(What the exercise asks):
Transcribe each record exactly as it appears.

(Saved data entries):

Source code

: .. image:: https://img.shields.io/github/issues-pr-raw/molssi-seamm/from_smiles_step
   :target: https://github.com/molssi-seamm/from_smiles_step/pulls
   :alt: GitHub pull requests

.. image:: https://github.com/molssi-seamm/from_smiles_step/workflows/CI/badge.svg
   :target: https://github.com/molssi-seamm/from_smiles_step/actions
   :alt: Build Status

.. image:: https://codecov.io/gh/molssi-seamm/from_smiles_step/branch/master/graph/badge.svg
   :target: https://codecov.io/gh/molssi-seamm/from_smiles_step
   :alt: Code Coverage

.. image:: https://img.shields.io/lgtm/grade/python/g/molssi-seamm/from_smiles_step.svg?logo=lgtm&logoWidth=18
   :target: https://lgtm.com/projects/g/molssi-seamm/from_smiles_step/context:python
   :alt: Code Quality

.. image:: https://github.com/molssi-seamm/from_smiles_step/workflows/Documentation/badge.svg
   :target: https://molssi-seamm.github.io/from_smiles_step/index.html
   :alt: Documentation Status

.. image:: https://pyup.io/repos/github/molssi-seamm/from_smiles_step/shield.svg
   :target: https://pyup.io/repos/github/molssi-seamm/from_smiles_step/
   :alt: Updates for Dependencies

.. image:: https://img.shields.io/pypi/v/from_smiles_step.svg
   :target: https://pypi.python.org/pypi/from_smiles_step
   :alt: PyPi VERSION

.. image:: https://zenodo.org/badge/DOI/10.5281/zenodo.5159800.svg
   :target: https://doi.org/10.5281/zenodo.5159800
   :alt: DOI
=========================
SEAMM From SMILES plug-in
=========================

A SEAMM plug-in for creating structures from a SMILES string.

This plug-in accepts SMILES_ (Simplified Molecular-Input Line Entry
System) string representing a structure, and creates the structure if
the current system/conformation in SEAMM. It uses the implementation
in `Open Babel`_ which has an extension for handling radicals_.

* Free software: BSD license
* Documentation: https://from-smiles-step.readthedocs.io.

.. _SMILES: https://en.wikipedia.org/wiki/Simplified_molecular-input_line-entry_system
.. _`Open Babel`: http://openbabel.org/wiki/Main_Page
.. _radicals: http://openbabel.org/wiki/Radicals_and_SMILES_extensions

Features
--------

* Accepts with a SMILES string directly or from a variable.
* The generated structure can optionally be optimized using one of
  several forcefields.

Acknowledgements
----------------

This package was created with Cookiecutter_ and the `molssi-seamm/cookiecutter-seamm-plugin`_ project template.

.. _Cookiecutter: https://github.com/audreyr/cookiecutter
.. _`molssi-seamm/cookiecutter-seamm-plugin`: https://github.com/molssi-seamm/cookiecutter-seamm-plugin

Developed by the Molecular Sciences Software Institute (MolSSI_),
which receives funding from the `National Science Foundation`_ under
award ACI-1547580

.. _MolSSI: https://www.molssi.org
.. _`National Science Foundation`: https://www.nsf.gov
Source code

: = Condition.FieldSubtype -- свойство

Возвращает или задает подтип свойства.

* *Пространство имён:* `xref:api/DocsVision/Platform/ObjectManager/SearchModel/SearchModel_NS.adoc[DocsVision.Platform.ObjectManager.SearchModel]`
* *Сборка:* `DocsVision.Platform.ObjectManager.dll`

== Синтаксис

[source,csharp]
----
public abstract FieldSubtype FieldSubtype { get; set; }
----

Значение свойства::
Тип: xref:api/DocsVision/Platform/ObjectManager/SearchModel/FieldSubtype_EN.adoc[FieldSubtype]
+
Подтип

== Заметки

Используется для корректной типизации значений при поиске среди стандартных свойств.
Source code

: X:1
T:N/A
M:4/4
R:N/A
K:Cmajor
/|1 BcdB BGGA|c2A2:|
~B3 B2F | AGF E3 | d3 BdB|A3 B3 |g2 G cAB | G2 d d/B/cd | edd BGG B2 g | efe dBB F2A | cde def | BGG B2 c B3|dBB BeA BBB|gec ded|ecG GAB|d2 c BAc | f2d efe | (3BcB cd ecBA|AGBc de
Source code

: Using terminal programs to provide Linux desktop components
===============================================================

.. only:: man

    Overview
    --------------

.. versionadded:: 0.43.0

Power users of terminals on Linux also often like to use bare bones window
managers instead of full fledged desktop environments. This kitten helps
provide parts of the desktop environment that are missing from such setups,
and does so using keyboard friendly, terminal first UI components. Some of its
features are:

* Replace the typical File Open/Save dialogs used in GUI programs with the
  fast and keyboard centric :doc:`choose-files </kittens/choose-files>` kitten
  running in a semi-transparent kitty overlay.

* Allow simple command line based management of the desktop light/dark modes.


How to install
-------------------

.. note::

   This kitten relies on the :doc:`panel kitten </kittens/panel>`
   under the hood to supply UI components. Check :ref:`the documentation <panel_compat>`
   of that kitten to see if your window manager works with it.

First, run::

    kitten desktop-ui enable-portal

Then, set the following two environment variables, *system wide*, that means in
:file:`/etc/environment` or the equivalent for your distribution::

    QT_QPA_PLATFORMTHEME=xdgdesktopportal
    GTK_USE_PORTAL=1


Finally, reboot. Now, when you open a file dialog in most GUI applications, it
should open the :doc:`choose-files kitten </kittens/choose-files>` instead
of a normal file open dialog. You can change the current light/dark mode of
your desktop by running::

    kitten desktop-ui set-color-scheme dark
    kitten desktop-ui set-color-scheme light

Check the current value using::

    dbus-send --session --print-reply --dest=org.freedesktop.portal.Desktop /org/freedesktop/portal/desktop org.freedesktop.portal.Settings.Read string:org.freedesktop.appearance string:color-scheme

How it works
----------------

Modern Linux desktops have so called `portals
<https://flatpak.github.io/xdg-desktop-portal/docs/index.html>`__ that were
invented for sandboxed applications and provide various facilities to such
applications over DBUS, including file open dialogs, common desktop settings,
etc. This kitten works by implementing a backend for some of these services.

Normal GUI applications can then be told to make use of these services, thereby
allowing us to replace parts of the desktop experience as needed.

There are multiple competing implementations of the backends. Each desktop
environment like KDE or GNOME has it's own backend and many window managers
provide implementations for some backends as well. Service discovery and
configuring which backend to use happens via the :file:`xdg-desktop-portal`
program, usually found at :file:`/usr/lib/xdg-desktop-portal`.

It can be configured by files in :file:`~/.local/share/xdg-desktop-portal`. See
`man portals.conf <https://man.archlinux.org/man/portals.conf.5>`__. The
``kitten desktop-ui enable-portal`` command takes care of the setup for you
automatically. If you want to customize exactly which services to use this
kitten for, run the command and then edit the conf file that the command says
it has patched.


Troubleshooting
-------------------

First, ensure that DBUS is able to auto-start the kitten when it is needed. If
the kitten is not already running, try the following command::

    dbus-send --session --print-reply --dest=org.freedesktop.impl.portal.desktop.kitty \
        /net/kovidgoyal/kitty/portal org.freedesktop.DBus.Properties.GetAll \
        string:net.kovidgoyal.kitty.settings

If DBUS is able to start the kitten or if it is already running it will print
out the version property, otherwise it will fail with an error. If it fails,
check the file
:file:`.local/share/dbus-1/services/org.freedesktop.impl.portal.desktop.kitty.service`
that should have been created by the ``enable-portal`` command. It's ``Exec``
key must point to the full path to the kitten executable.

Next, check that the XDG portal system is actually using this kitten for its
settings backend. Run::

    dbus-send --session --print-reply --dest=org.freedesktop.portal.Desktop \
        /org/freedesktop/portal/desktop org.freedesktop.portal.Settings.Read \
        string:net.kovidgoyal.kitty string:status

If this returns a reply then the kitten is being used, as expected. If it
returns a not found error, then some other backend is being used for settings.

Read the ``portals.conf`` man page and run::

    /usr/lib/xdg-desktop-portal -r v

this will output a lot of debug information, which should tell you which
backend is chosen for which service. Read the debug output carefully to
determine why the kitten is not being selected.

(Your response):
Source code

: .. image:: https://img.shields.io/github/issues-pr-raw/molssi-seamm/from_smiles_step
   :target: https://github.com/molssi-seamm/from_smiles_step/pulls
   :alt: GitHub pull requests

.. image:: https://github.com/molssi-seamm/from_smiles_step/workflows/CI/badge.svg
   :target: https://github.com/molssi-seamm/from_smiles_step/actions
   :alt: Build Status

.. image:: https://codecov.io/gh/molssi-seamm/from_smiles_step/branch/master/graph/badge.svg
   :target: https://codecov.io/gh/molssi-seamm/from_smiles_step
   :alt: Code Coverage

.. image:: https://img.shields.io/lgtm/grade/python/g/molssi-seamm/from_smiles_step.svg?logo=lgtm&logoWidth=18
   :target: https://lgtm.com/projects/g/molssi-seamm/from_smiles_step/context:python
   :alt: Code Quality

.. image:: https://github.com/molssi-seamm/from_smiles_step/workflows/Documentation/badge.svg
   :target: https://molssi-seamm.github.io/from_smiles_step/index.html
   :alt: Documentation Status

.. image:: https://pyup.io/repos/github/molssi-seamm/from_smiles_step/shield.svg
   :target: https://pyup.io/repos/github/molssi-seamm/from_smiles_step/
   :alt: Updates for Dependencies

.. image:: https://img.shields.io/pypi/v/from_smiles_step.svg
   :target: https://pypi.python.org/pypi/from_smiles_step
   :alt: PyPi VERSION

.. image:: https://zenodo.org/badge/DOI/10.5281/zenodo.5159800.svg
   :target: https://doi.org/10.5281/zenodo.5159800
   :alt: DOI
=========================
SEAMM From SMILES plug-in
=========================

A SEAMM plug-in for creating structures from a SMILES string.

This plug-in accepts SMILES_ (Simplified Molecular-Input Line Entry
System) string representing a structure, and creates the structure if
the current system/conformation in SEAMM. It uses the implementation
in `Open Babel`_ which has an extension for handling radicals_.

* Free software: BSD license
* Documentation: https://from-smiles-step.readthedocs.io.

.. _SMILES: https://en.wikipedia.org/wiki/Simplified_molecular-input_line-entry_system
.. _`Open Babel`: http://openbabel.org/wiki/Main_Page
.. _radicals: http://openbabel.org/wiki/Radicals_and_SMILES_extensions

Features
--------

* Accepts with a SMILES string directly or from a variable.
* The generated structure can optionally be optimized using one of
  several forcefields.

Acknowledgements
----------------

This package was created with Cookiecutter_ and the `molssi-seamm/cookiecutter-seamm-plugin`_ project template.

.. _Cookiecutter: https://github.com/audreyr/cookiecutter
.. _`molssi-seamm/cookiecutter-seamm-plugin`: https://github.com/molssi-seamm/cookiecutter-seamm-plugin

Developed by the Molecular Sciences Software Institute (MolSSI_),
which receives funding from the `National Science Foundation`_ under
award ACI-1547580

.. _MolSSI: https://www.molssi.org
.. _`National Science Foundation`: https://www.nsf.gov
Source code

: = Condition.FieldSubtype -- свойство

Возвращает или задает подтип свойства.

* *Пространство имён:* `xref:api/DocsVision/Platform/ObjectManager/SearchModel/SearchModel_NS.adoc[DocsVision.Platform.ObjectManager.SearchModel]`
* *Сборка:* `DocsVision.Platform.ObjectManager.dll`

== Синтаксис

[source,csharp]
----
public abstract FieldSubtype FieldSubtype { get; set; }
----

Значение свойства::
Тип: xref:api/DocsVision/Platform/ObjectManager/SearchModel/FieldSubtype_EN.adoc[FieldSubtype]
+
Подтип

== Заметки

Используется для корректной типизации значений при поиске среди стандартных свойств.
Source code

: X:1
T:N/A
M:4/4
R:N/A
K:Cmajor
/|1 BcdB BGGA|c2A2:|
~B3 B2F | AGF E3 | d3 BdB|A3 B3 |g2 G cAB | G2 d d/B/cd | edd BGG B2 g | efe dBB F2A | cde def | BGG B2 c B3|dBB BeA BBB|gec ded|ecG GAB|d2 c BAc | f2d efe | (3BcB cd ecBA|AGBc de
Source code

: Using terminal programs to provide Linux desktop components
===============================================================

.. only:: man

    Overview
    --------------

.. versionadded:: 0.43.0

Power users of terminals on Linux also often like to use bare bones window
managers instead of full fledged desktop environments. This kitten helps
provide parts of the desktop environment that are missing from such setups,
and does so using keyboard friendly, terminal first UI components. Some of its
features are:

* Replace the typical File Open/Save dialogs used in GUI programs with the
  fast and keyboard centric :doc:`choose-files </kittens/choose-files>` kitten
  running in a semi-transparent kitty overlay.

* Allow simple command line based management of the desktop light/dark modes.


How to install
-------------------

.. note::

   This kitten relies on the :doc:`panel kitten </kittens/panel>`
   under the hood to supply UI components. Check :ref:`the documentation <panel_compat>`
   of that kitten to see if your window manager works with it.

First, run::

    kitten desktop-ui enable-portal

Then, set the following two environment variables, *system wide*, that means in
:file:`/etc/environment` or the equivalent for your distribution::

    QT_QPA_PLATFORMTHEME=xdgdesktopportal
    GTK_USE_PORTAL=1


Finally, reboot. Now, when you open a file dialog in most GUI applications, it
should open the :doc:`choose-files kitten </kittens/choose-files>` instead
of a normal file open dialog. You can change the current light/dark mode of
your desktop by running::

    kitten desktop-ui set-color-scheme dark
    kitten desktop-ui set-color-scheme light

Check the current value using::

    dbus-send --session --print-reply --dest=org.freedesktop.portal.Desktop /org/freedesktop/portal/desktop org.freedesktop.portal.Settings.Read string:org.freedesktop.appearance string:color-scheme

How it works
----------------

Modern Linux desktops have so called `portals
<https://flatpak.github.io/xdg-desktop-portal/docs/index.html>`__ that were
invented for sandboxed applications and provide various facilities to such
applications over DBUS, including file open dialogs, common desktop settings,
etc. This kitten works by implementing a backend for some of these services.

Normal GUI applications can then be told to make use of these services, thereby
allowing us to replace parts of the desktop experience as needed.

There are multiple competing implementations of the backends. Each desktop
environment like KDE or GNOME has it's own backend and many window managers
provide implementations for some backends as well. Service discovery and
configuring which backend to use happens via the :file:`xdg-desktop-portal`
program, usually found at :file:`/usr/lib/xdg-desktop-portal`.

It can be configured by files in :file:`~/.local/share/xdg-desktop-portal`. See
`man portals.conf <https://man.archlinux.org/man/portals.conf.5>`__. The
``kitten desktop-ui enable-portal`` command takes care of the setup for you
automatically. If you want to customize exactly which services to use this
kitten for, run the command and then edit the conf file that the command says
it has patched.


Troubleshooting
-------------------

First, ensure that DBUS is able to auto-start the kitten when it is needed. If
the kitten is not already running, try the following command::

    dbus-send --session --print-reply --dest=org.freedesktop.impl.portal.desktop.kitty \
        /net/kovidgoyal/kitty/portal org.freedesktop.DBus.Properties.GetAll \
        string:net.kovidgoyal.kitty.settings

If DBUS is able to start the kitten or if it is already running it will print
out the version property, otherwise it will fail with an error. If it fails,
check the file
:file:`.local/share/dbus-1/services/org.freedesktop.impl.portal.desktop.kitty.service`
that should have been created by the ``enable-portal`` command. It's ``Exec``
key must point to the full path to the kitten executable.

Next, check that the XDG portal system is actually using this kitten for its
settings backend. Run::

    dbus-send --session --print-reply --dest=org.freedesktop.portal.Desktop \
        /org/freedesktop/portal/desktop org.freedesktop.portal.Settings.Read \
        string:net.kovidgoyal.kitty string:status

If this returns a reply then the kitten is being used, as expected. If it
returns a not found error, then some other backend is being used for settings.

Read the ``portals.conf`` man page and run::

    /usr/lib/xdg-desktop-portal -r v

this will output a lot of debug information, which should tell you which
backend is chosen for which service. Read the debug output carefully to
determine why the kitten is not being selected.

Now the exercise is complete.